[ros-kernel] WineConf update

Vizzini vizzini at plasmic.com
Mon Feb 2 11:54:46 CET 2004


After a slippery drive home (12 stressful hours from Minneapolis ->
Kansas City, rather than the six it took me to get there on Friday), I
finally have time to report a bit on WineConf.

First of all, I'd like to thank Codeweavers on behalf of those of us
from ReactOS that attended the conference.  It was really run well, with
ample free food (always a requirement).  I didn't even mind -5F as much
as I thought!

There were about 35 Wine and ReactOS hackers there, and two days worth
of presentations.  I started getting serious questions about ReactOS the
instant people figured out who I was.  There was about a 50/50 split
between people wanting to know what it was and people wondering why we
are bothering to do this.  There were a lot of interesting (and
passionate) conversations about the role of Linux on the desktop, the
stupidity of trying to clone the windows kernel, intellectual property
considerations, etc.  I can say that in all cases, the discussions were
very positive and open.  I'm certain that I didn't convince everyone,
but just the opportunity to make the case was worthwhile.

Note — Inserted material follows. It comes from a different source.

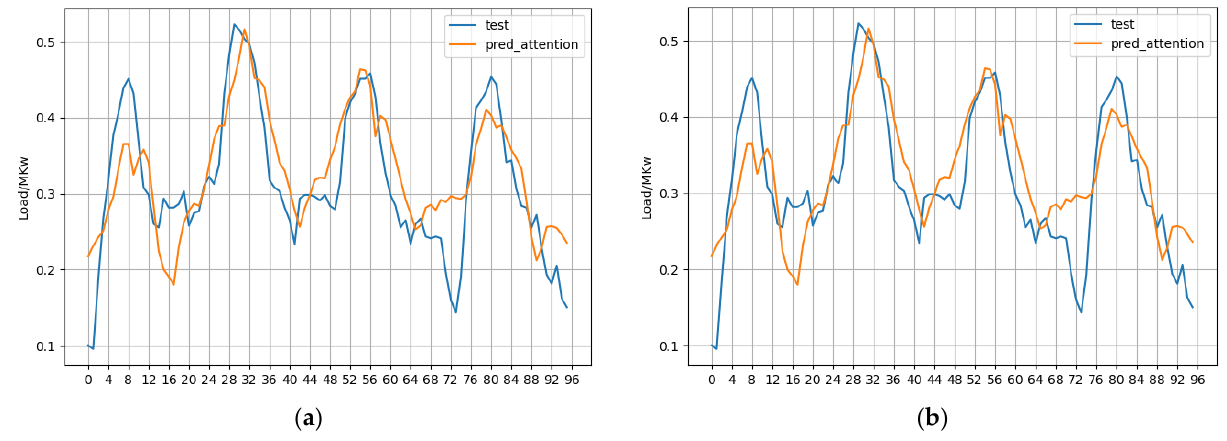
Figure 5. Comparison of prediction results for the Chinese dataset (( a ): PreAttCG; ( b ):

The ReactOS presentation on Sunday morning went as well as can be
expected, given the state of our code.  I spoke from a prepared deck
(http://plasmic.com/~vizzini) for about 15 or 20 minutes, and then we
demonstrated various aspects of the system.  Steven ran the
demonstrations, which included showing off Explorer, Windows XP Notepad,
and our installation system.  Then, the four of us (Steven, Art, Mark,
and me) took questions.  Most of the questions this time around were
very technical in nature, and there was at least one question (from
Gavriel State, regarding our DIB engine), that pretty much stumped us
(can one of the UI guys please comment?).

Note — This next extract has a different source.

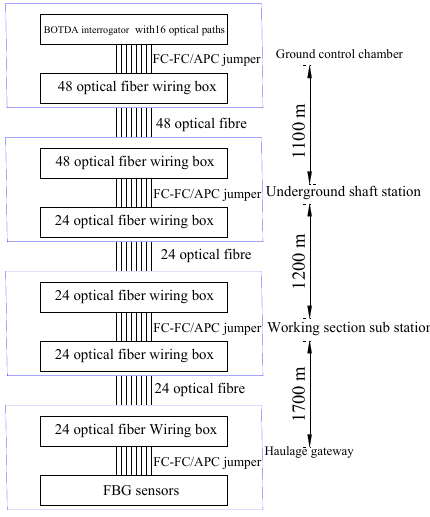
Figure 16. Schematic of the optical path for data transmission at Zhuji coal mine.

We had two crashes due to the floppy driver (well, also due to my
stupidity at not configuring VMWare with a blank floppy disk image
before starting), and one non-detected mouse incident.  There was also a
bit of a repainting problem, but on the whole, the system represented
itself well.  

There was a very interesting question brought up on Saturday morning by
one of the Wine guys (Mike perhaps?) regarding running ReactOS inside
Linux, like Win4Lin.  I was skeptical at first, but having slept on it a
day or two, I think this is a really cool idea.  The proposal is that we
adapt our own ntoskrnl.exe and hal.dll to run correctly in user mode,
just like user mode linux does, and use them to run the rest of a native
Windows XP system.  In other words, it replaces Win4Lin with free
software, and it would be compatible with the current Windows OSes. 
Much investigating remains to be done, of course - I can't really even
guess at the level of difficulty or time required at this point - but it
is worth pursuing in my opinion.

Jan Kratochvil also joined us to present about his Captive NTFS
project.  For those that don't remember what this is, Jan got the
ntfs.sys driver from Windows XP running in Linux, in part by using
chunks of ReactOS code.  Jan and I had some offline discussions as well
about bringing Captive's improvements back into our tree, and about
other captive-like projects that could be implemented.  I expect a lot
of focus will be applied to this area of Quasi-Wine, Quasi-ReactOS
hacking over the next year.

All in all, it was a really great conference, and I'll definitely try to
attend again next year.  Presentations were good, conversations were
interesting, people were friendly, and Minnesota at -5 was beautiful!